Now, put the box to the box.

Here’s the Addam’s Family Thing moment reaching up through the cash hole in the floor to screw in the screws.

Finally, do I have a sort of antique pull for the drawer in my vast collection of possibilities?

I do.

Done.

Load the thing into the truck and lade it to Colton Hall.  Jeff is on station and likes the creation.

The Colton Hall Donation Pedestal installed and on duty, ready to collect the alms of the grateful historical pilgrim.

The Colton Hall Donation Pedestal installed and on duty, ready to collect the alms of the grateful historical pilgrim.

He’s not the paying customer, but it’s a good recommendation.

The usual post-partum project depression follows, so I clean up The Shop, stow the historically significant fir remnants and then, another commission arrives.

The Prof bearing an almost impossibly repellant print and four wine grape stakes out of which he expects a frame.  An ugly frame.  And he will get it.

UGLYDAY –

Even the airport dreams were unsavory, an appropriate lead in to today’s effort, once the shocking, shocking O’boom shortfall was made good and the check from SPAR deposited.

Not even I could have created such repllantcy, and yet here it is, on the work bench.

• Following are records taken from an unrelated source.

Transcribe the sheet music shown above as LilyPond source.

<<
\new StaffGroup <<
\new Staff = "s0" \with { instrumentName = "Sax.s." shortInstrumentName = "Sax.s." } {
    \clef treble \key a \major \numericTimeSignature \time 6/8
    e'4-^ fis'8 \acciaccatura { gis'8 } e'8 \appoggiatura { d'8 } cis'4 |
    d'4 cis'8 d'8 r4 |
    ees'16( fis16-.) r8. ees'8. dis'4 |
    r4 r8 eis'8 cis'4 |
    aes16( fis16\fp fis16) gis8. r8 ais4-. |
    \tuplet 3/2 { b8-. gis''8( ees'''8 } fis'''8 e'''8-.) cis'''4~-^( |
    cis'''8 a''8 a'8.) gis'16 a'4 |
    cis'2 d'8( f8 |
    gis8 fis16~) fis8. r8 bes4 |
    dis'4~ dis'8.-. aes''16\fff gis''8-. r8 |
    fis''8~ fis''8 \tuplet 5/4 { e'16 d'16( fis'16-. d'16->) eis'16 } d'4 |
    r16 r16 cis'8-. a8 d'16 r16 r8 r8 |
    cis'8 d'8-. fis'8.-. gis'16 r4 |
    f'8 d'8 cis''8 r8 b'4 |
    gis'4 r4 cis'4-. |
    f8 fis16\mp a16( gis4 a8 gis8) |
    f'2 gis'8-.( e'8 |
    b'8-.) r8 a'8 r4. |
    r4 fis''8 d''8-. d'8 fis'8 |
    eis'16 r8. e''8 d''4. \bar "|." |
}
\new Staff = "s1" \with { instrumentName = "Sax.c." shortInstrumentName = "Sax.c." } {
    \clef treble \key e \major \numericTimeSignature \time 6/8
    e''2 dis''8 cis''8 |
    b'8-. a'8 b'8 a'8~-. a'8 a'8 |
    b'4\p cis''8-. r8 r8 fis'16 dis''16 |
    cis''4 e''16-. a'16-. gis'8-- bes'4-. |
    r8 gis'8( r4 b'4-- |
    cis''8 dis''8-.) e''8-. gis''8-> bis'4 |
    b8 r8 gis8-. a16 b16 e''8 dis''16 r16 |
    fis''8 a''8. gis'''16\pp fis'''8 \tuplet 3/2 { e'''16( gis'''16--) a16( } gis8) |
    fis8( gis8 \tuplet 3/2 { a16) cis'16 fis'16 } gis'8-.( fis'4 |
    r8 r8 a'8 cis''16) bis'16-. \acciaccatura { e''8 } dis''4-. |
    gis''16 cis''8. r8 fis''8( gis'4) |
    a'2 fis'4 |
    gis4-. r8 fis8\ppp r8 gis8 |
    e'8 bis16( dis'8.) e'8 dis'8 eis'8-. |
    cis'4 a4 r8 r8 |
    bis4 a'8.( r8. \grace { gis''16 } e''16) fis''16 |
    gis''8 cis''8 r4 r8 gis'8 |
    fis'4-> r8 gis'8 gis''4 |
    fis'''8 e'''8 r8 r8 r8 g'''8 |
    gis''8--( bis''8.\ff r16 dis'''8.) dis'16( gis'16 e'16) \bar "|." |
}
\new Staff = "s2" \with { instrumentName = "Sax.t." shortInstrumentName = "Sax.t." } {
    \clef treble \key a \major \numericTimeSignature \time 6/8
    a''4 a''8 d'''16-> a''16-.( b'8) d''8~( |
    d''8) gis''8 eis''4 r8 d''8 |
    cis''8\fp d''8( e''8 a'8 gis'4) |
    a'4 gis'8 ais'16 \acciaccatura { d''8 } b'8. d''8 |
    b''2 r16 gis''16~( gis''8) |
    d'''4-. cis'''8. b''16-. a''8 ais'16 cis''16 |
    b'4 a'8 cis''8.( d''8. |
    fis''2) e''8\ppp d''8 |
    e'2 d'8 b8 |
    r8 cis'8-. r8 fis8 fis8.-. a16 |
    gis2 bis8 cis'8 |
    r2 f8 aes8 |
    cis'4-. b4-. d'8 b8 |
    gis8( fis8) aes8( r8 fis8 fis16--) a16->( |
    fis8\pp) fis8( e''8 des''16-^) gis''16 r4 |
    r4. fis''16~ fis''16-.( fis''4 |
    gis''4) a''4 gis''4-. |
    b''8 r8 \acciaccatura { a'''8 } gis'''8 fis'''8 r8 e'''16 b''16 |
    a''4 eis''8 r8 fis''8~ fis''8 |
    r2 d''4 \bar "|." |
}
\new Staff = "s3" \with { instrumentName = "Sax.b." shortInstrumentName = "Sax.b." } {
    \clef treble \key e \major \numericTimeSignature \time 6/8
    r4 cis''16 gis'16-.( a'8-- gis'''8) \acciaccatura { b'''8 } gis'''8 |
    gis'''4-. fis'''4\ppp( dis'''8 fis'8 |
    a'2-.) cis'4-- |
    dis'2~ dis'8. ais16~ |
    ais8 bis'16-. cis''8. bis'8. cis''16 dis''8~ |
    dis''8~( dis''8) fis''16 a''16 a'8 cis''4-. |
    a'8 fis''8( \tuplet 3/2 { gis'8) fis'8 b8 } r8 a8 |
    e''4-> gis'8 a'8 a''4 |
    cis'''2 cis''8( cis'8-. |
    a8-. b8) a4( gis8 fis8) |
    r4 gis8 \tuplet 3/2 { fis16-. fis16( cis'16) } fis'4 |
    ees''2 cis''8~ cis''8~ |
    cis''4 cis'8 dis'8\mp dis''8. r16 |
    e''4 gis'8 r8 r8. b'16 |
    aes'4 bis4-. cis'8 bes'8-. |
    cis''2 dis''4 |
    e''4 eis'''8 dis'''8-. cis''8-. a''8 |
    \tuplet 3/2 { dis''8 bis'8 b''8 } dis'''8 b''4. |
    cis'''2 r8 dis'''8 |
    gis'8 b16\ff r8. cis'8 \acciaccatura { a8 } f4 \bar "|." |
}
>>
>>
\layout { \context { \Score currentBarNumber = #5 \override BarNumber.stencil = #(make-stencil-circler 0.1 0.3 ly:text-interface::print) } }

Not even I could have created such repellancy, and yet here it is, on the work bench.

Let the Ugliness Commence.

It started with spray gluing the back of the repellant print, then applying same to some crimson matte board, which was cut to an inch boarder.

This gave the rough dimensions for the pine frame (salvaged futon bed slats), which would be, in the main hidden behind the wine stakes, but in need of the worst color paint I could lay hands on.

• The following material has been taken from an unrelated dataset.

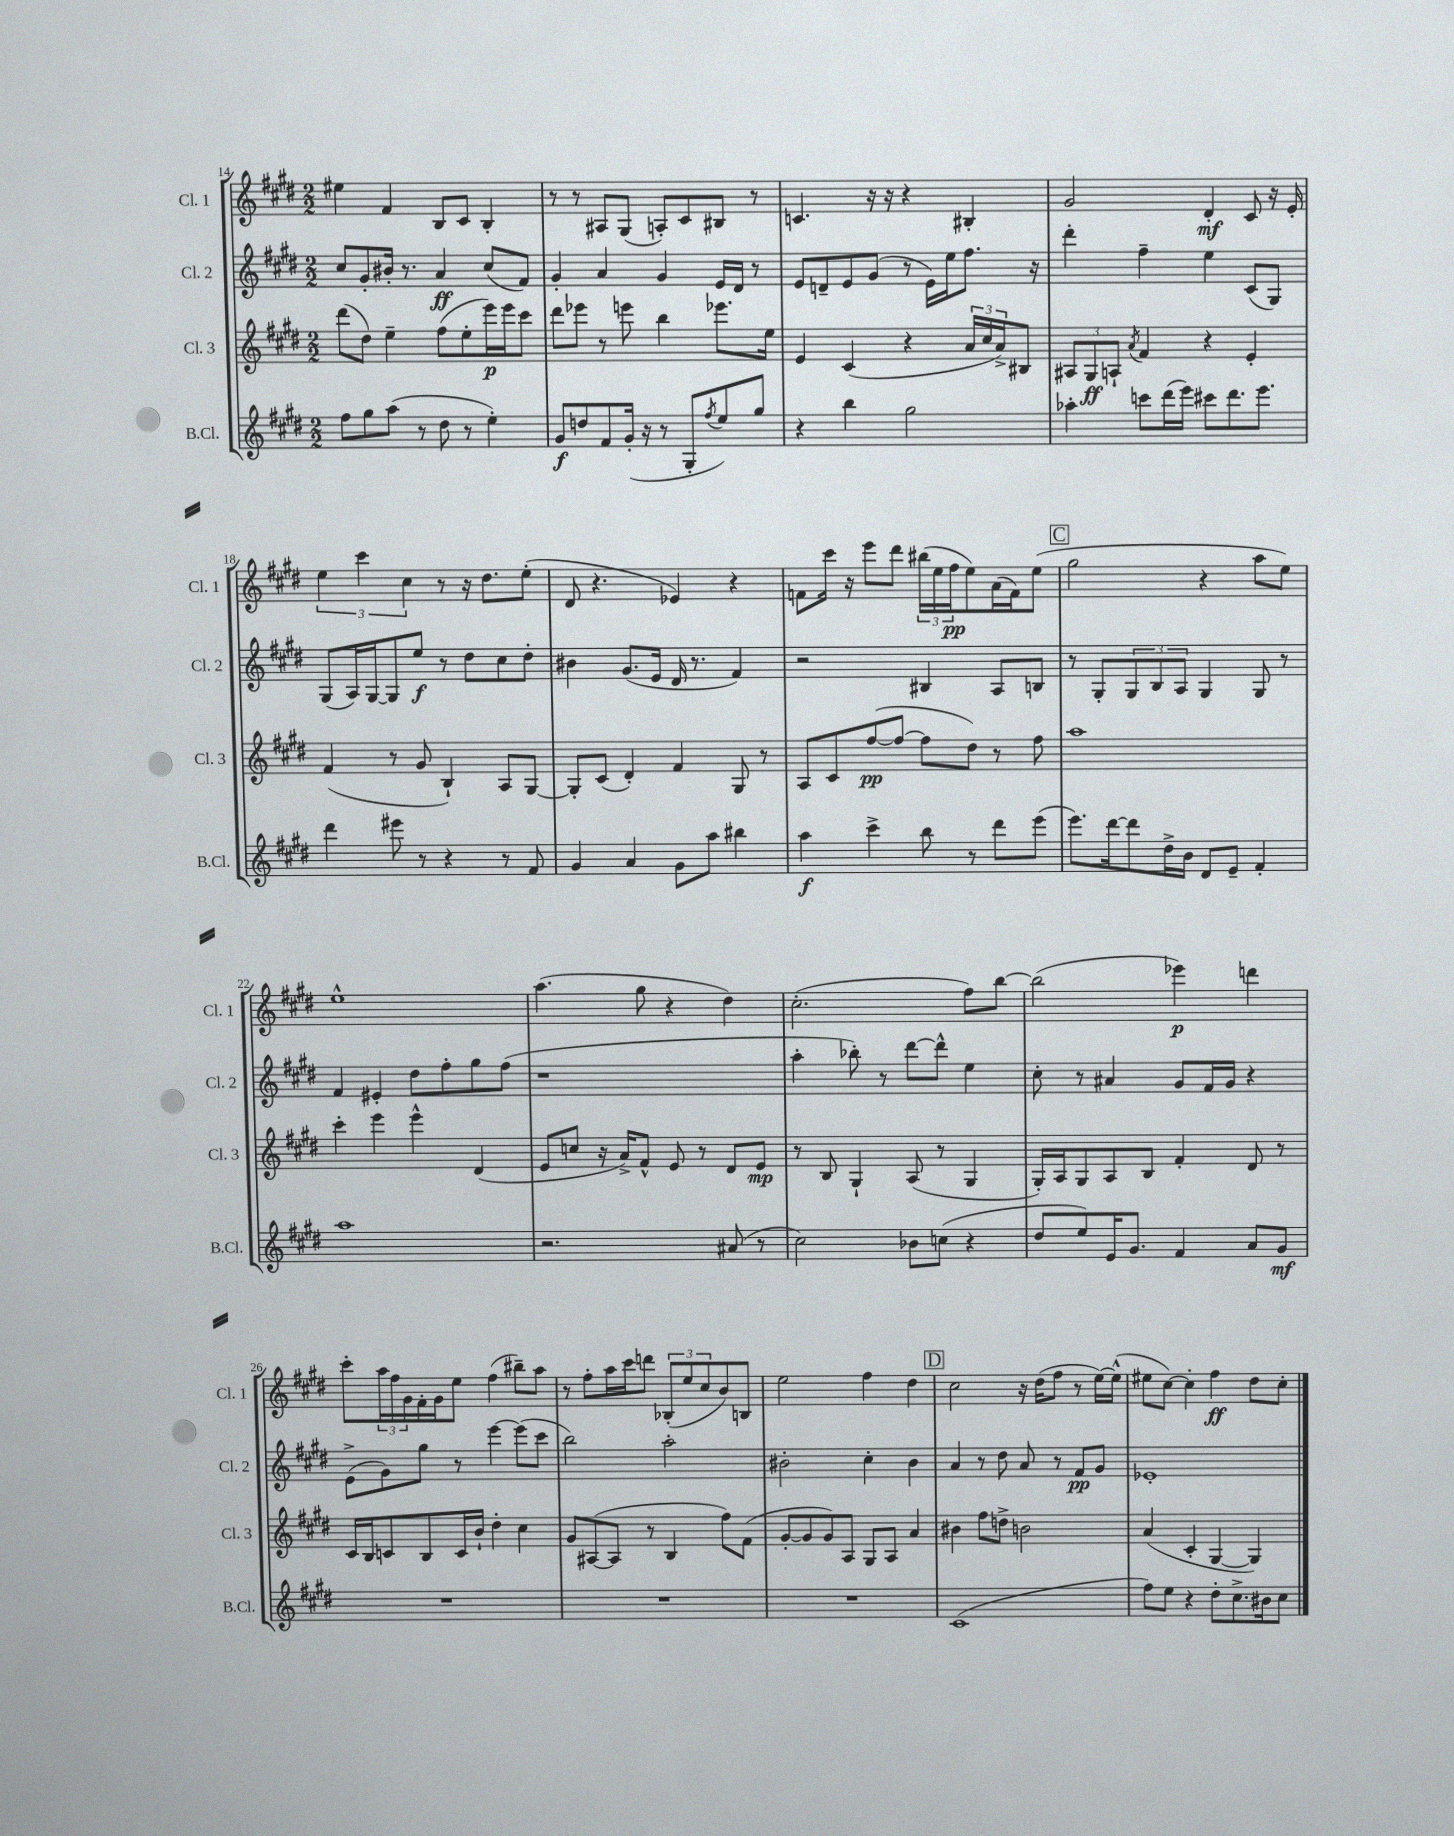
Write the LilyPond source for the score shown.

Anon, I rough out the pine to about 4 cm wide, then kerf for the matte board.  Finish cut the hidden pine frame to dimensions – 57 x 27 cm – and make it easy on meself as the joints are butt.  The pine pre-drilled for the butt joints and the attachment, eventually, when ugliness surmounts, the wine stakes.  The filthy, mud encrusted, gray green riven, shattered, holed, windy, bent wine stakes.

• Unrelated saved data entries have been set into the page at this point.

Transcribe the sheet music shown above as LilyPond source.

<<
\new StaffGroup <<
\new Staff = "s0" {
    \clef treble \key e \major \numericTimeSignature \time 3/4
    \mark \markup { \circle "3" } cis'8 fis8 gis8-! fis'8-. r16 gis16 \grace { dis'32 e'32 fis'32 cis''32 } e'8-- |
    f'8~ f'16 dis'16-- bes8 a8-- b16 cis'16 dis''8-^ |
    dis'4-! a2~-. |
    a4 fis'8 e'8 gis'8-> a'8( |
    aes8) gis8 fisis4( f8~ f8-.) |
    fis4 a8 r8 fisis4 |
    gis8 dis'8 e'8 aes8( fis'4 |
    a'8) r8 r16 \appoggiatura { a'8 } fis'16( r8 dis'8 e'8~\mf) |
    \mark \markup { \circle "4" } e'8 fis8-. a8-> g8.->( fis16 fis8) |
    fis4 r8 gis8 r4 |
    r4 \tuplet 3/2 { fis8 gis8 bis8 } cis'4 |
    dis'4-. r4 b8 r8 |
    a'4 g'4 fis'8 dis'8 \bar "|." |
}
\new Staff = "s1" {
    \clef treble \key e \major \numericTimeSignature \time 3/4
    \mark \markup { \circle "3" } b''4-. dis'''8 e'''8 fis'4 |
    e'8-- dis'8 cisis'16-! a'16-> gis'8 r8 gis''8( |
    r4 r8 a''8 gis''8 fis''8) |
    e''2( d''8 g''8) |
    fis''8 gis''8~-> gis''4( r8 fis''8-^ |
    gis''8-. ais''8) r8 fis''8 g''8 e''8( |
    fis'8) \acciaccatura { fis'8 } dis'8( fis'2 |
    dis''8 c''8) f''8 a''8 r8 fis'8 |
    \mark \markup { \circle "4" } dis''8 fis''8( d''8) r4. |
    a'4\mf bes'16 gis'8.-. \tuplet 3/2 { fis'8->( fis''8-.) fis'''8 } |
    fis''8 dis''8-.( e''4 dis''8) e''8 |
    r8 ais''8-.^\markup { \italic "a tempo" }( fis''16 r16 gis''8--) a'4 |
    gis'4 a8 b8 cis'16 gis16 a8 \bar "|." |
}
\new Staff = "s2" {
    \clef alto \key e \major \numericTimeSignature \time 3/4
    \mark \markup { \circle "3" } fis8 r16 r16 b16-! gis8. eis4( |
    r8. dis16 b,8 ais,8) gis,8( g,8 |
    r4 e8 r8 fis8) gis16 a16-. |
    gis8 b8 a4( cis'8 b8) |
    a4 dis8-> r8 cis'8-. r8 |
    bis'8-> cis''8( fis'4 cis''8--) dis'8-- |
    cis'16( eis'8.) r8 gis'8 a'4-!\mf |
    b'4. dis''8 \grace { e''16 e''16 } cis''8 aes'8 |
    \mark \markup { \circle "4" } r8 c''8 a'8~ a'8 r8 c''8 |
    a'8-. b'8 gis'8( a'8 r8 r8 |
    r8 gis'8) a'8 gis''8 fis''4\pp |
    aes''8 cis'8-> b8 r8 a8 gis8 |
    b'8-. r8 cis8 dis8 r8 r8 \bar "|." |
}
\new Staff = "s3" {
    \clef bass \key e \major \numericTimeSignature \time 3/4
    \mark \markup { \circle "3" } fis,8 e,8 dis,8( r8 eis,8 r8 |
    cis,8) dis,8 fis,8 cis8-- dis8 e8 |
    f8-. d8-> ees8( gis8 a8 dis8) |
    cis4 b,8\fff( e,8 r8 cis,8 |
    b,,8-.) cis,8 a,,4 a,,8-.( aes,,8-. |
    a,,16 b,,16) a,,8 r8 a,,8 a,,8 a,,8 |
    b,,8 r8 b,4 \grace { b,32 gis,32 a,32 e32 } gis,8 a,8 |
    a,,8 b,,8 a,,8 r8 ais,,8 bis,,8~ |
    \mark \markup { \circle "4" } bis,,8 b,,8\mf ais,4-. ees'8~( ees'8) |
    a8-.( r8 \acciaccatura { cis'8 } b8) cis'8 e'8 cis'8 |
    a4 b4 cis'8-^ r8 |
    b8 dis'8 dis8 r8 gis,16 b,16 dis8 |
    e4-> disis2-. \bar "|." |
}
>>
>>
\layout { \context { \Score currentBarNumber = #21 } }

Coat the hidden (mostly, it will be seen from the sides) frame in “Maid Marion,” which makes you wonder, somewhere, there’s a person whose job it is to develop names for common articles, like faded lilac paint, which will sufficient clash with the tones both of the repellant print and the crimson matte board.

So Far, So Bad.

Whilst the noxious colored paint it drying, case the dreck brought me by the client.  Amid the used Sawzall blades, tacks and tackle, there this a gem: a cast iron mermaid, already with hanging hardware.  Clearly, the frame should hang by this, via fluorescent nylon cord, strung from the nipples.

Drilling out the nips wasn’t straightforward as the teets were difficult to get a nail set into into which the drill bit would not skate off, but with perseverance, and no little Three-In-One Oil as drill lube, the holes were made.

Now, the lilac paint is dry enough to assemble the frame with the print on matte board inside.

Finally, time for the Real Ugliness – lam on the wine stakes.  Choosing the most irregular, warped, and filthy, I put the two long sides on (screwed to the hidden frame from the reverse, then fit in the two short sides, again, as butt joints.

And it looks like acne asshole butt funk.  You get lucky sometimes.

Ugly feeds on ugly, it was a freedom, in a way....

Ugly feeds on ugly, it was a freedom, in a way….

And yet, there is more.  Some rusty bent nails, staple loosely a pair of lures, and the climax – tack on some sheet metal.  Epoxy onto the face of the mermaid a hollowed out human skull just the appropriate scale.  It’s hideous.

Done.  It’s the most repulsive thing I’ve ever made.  But in knowing that you cannot make a thing ugly enough, there’s a sort of freedom you don’t enjoy when you’re 20 hours deep into $5/board foot cherry when any mistake erases time put in and ruins the wood.

I urgently email The Client to please, please collect the abomination as soon as possible, and get my wish, just as Mozart’s Piano Concerto in D minor is in its second movement, up drives The Client.

I warn him that in spite of being a Man Of The World, he ought steel himself against what he is about to see.  Well that I did.  Originally conceived as a gift to a hated (beloved) friend, The Prof now thinks he’ll keep it.  I could have no finer compliment, except for the cash he hands me.